Source data
'''
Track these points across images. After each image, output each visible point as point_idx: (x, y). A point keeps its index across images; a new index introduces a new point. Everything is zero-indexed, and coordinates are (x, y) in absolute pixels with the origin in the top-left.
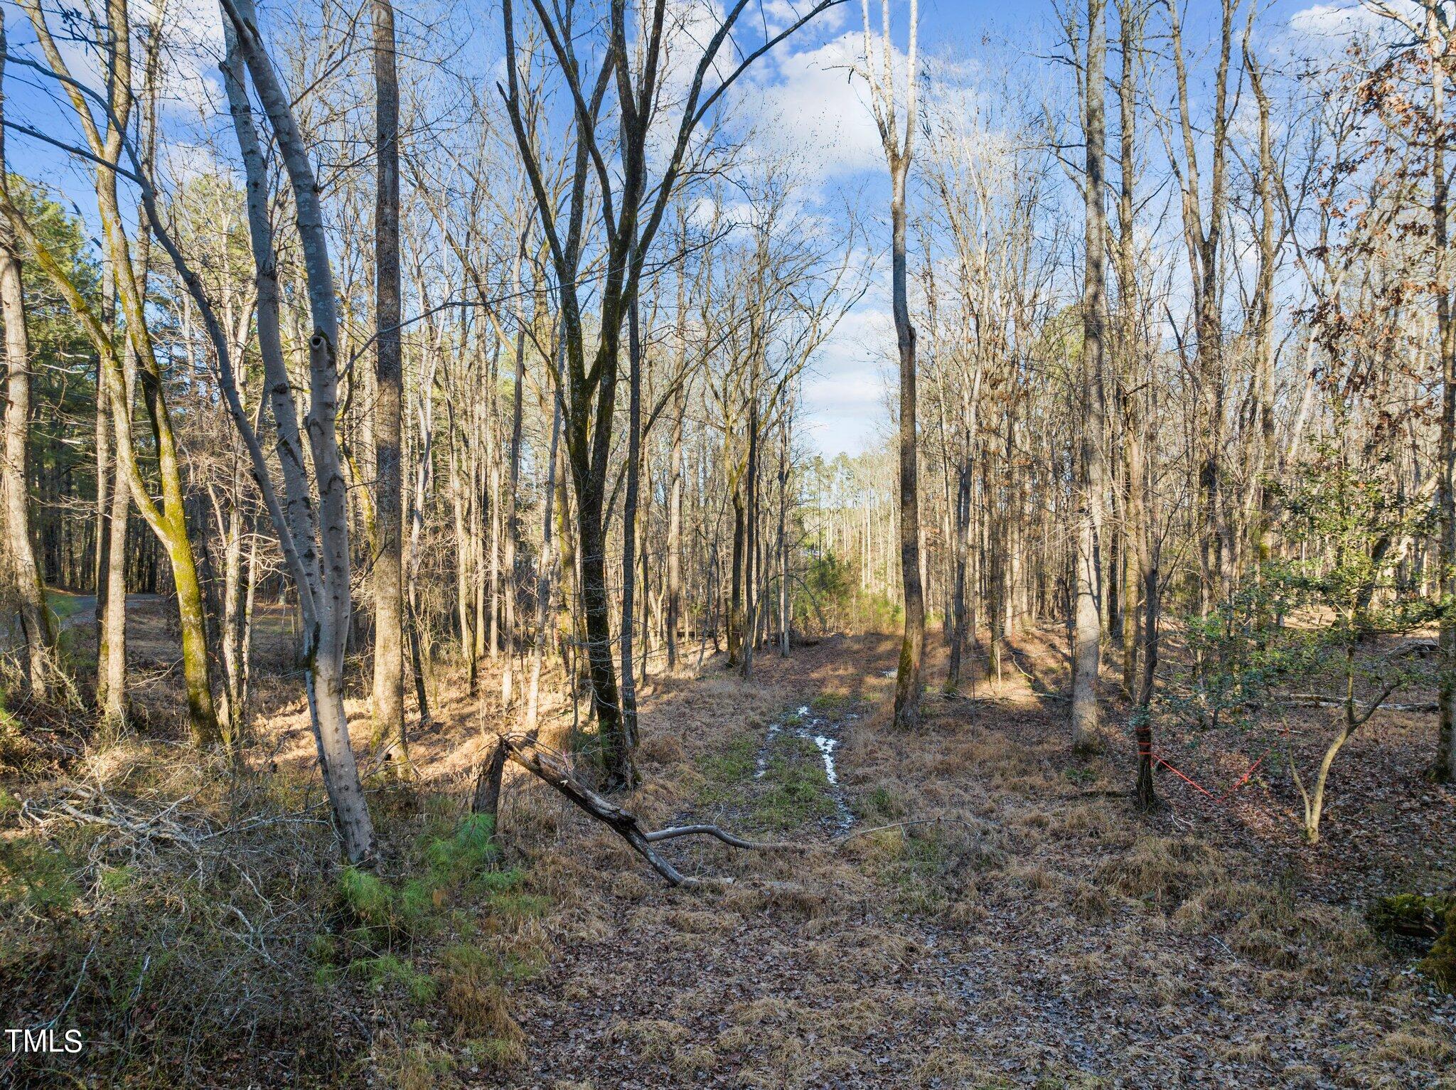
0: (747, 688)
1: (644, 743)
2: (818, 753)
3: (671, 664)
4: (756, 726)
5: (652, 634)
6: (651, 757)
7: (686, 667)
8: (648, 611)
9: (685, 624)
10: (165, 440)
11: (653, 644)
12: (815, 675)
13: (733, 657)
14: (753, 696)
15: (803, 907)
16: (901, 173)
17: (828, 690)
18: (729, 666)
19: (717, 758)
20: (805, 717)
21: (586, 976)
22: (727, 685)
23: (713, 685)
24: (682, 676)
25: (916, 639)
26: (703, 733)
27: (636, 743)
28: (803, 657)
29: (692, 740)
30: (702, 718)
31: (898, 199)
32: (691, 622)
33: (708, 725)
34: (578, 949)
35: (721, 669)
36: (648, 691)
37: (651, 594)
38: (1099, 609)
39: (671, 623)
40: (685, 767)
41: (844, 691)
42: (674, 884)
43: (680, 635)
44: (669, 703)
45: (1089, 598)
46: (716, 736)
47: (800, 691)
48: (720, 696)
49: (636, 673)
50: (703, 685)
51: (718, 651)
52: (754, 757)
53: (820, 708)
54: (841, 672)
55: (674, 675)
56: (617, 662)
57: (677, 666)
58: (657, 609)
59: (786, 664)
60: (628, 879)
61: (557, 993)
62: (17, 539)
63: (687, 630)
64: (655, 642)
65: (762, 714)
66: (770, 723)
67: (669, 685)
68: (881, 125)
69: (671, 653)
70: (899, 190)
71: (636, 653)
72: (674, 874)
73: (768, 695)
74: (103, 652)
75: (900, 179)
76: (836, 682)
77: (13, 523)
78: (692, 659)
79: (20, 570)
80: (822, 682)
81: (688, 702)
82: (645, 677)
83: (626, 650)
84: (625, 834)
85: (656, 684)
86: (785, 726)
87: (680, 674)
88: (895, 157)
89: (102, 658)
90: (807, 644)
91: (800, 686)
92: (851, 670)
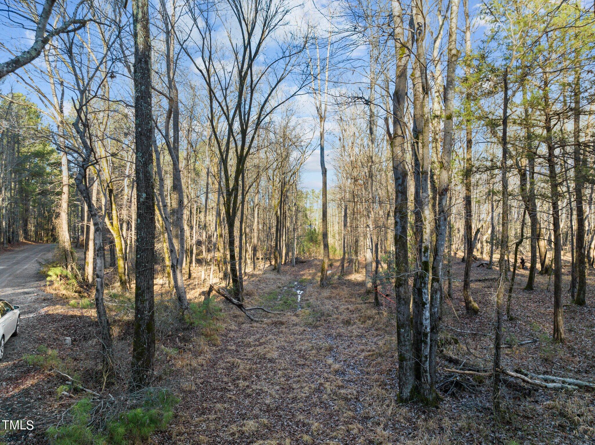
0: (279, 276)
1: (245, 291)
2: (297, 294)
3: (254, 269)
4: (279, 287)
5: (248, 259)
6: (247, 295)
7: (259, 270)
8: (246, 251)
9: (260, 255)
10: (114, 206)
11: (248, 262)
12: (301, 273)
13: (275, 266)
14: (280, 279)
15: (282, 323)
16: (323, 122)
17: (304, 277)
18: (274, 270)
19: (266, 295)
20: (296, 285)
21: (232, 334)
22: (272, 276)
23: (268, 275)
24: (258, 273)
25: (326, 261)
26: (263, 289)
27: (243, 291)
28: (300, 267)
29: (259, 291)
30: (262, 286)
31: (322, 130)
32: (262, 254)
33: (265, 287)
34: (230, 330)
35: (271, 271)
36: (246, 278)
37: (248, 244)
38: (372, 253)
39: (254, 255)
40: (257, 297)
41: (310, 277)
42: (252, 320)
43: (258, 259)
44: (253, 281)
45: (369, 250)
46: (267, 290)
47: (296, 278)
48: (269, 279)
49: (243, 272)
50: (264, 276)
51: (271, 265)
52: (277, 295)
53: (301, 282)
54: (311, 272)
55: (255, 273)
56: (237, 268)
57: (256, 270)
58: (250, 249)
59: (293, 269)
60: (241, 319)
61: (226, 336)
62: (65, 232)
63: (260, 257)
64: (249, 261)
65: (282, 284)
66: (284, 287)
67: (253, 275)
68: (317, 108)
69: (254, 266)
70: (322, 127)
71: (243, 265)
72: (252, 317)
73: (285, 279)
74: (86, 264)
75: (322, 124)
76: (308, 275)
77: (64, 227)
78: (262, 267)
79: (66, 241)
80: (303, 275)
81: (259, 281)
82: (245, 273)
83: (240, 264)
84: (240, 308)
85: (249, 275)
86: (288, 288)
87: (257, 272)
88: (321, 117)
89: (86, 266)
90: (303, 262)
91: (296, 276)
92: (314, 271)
'''
'''
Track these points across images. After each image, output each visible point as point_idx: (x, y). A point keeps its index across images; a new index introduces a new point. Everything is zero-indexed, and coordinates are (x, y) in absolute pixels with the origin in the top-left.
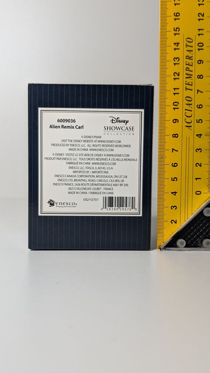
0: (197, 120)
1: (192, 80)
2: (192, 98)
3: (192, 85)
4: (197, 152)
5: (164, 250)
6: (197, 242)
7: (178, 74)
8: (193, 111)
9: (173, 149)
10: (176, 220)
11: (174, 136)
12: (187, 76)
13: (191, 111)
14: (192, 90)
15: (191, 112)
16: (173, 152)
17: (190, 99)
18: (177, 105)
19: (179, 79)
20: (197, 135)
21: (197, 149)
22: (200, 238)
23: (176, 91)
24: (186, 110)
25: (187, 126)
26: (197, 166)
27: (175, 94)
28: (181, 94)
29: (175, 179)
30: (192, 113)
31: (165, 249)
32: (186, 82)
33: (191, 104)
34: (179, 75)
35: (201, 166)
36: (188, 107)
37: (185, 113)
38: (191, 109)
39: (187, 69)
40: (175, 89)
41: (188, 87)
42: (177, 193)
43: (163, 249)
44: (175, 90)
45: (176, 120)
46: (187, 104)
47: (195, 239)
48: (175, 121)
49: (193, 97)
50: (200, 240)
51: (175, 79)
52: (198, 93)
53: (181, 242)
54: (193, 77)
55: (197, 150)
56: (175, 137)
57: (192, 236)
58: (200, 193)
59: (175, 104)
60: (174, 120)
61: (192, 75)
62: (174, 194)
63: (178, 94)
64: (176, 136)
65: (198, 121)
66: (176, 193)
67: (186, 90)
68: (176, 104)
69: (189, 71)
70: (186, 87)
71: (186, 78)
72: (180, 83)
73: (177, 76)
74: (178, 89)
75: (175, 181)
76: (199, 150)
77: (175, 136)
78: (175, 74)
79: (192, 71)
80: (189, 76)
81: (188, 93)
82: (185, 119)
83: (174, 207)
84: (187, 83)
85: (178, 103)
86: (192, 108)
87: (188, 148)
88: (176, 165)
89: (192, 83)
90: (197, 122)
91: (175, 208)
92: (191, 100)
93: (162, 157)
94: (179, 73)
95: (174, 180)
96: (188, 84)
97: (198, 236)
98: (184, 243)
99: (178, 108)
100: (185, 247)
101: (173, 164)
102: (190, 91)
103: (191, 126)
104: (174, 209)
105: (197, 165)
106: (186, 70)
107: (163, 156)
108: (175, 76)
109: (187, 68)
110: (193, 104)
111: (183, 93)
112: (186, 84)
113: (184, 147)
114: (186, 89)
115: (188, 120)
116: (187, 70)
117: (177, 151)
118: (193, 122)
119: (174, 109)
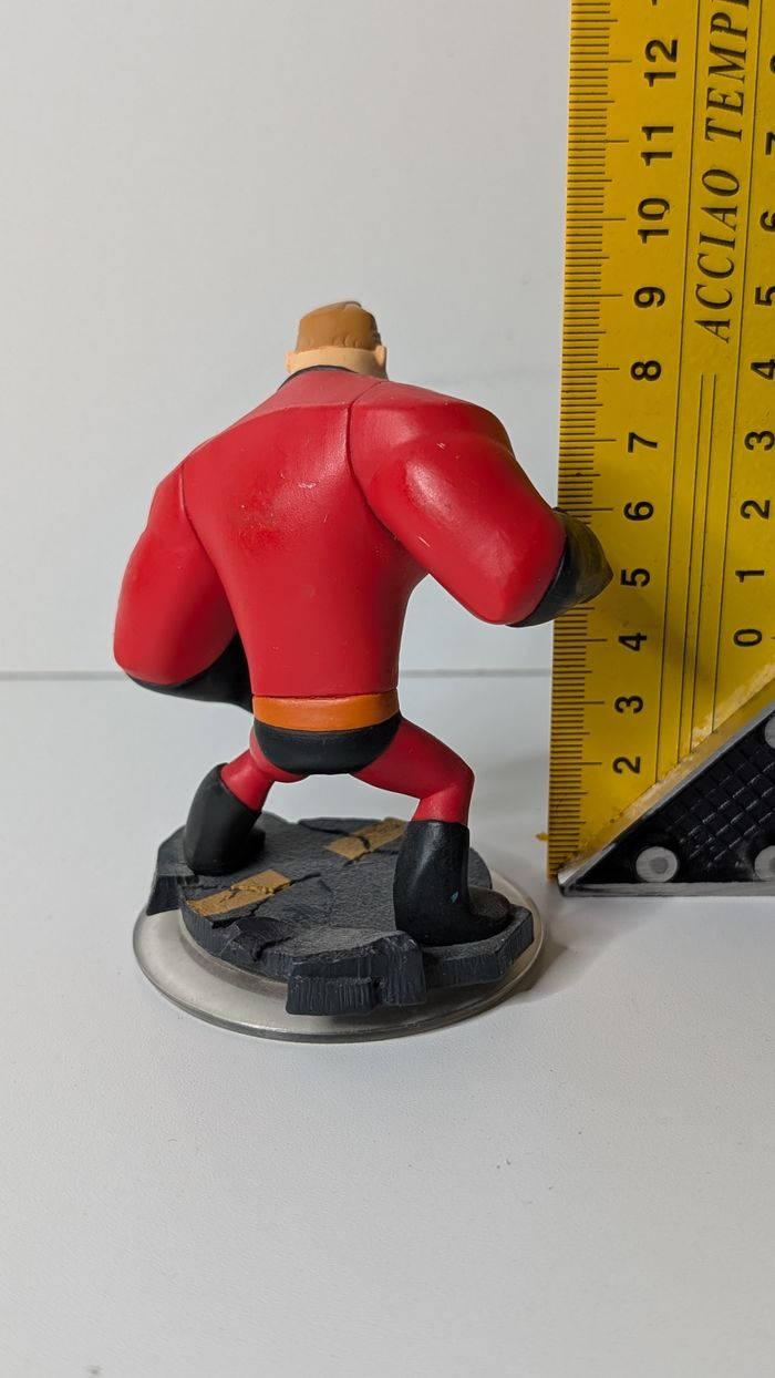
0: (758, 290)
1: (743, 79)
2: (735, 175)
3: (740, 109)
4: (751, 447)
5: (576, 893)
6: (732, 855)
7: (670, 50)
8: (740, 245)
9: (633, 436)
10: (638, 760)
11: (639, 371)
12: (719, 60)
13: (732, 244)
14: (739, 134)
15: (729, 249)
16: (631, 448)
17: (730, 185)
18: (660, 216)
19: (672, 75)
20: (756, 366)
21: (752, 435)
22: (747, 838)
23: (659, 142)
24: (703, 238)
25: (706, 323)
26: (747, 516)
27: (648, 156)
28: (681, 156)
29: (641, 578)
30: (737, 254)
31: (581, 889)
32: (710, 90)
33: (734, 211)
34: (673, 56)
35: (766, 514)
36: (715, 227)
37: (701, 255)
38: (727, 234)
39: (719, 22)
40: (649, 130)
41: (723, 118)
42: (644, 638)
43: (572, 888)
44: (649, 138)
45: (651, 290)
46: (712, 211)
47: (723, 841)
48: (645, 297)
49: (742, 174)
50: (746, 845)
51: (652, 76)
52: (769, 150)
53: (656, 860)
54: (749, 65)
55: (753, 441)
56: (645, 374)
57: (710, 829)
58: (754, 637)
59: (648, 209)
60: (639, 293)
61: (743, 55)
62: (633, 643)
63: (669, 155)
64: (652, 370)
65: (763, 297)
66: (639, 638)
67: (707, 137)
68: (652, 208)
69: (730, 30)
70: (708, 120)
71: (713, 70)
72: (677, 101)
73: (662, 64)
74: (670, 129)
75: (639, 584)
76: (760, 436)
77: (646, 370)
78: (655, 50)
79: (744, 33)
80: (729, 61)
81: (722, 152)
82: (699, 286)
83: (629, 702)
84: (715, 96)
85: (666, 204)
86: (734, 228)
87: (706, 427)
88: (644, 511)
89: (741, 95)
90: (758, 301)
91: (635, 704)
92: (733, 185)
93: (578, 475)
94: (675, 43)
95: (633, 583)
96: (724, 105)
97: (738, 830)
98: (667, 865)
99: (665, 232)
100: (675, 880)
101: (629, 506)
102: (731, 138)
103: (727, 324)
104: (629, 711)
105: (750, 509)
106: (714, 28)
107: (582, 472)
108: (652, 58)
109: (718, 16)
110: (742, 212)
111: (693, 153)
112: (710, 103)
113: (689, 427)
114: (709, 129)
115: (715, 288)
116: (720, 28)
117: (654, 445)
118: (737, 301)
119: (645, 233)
'''
## WORK ITEM
Please return the lines above that run from the line containing "101: (173, 164)" to the line containing "118: (193, 122)", inclusive, exactly and with no other lines.

## WRITTEN REPLY
101: (173, 164)
102: (190, 91)
103: (191, 126)
104: (174, 209)
105: (197, 165)
106: (186, 70)
107: (163, 156)
108: (175, 76)
109: (187, 68)
110: (193, 104)
111: (183, 93)
112: (186, 84)
113: (184, 147)
114: (186, 89)
115: (188, 120)
116: (187, 70)
117: (177, 151)
118: (193, 122)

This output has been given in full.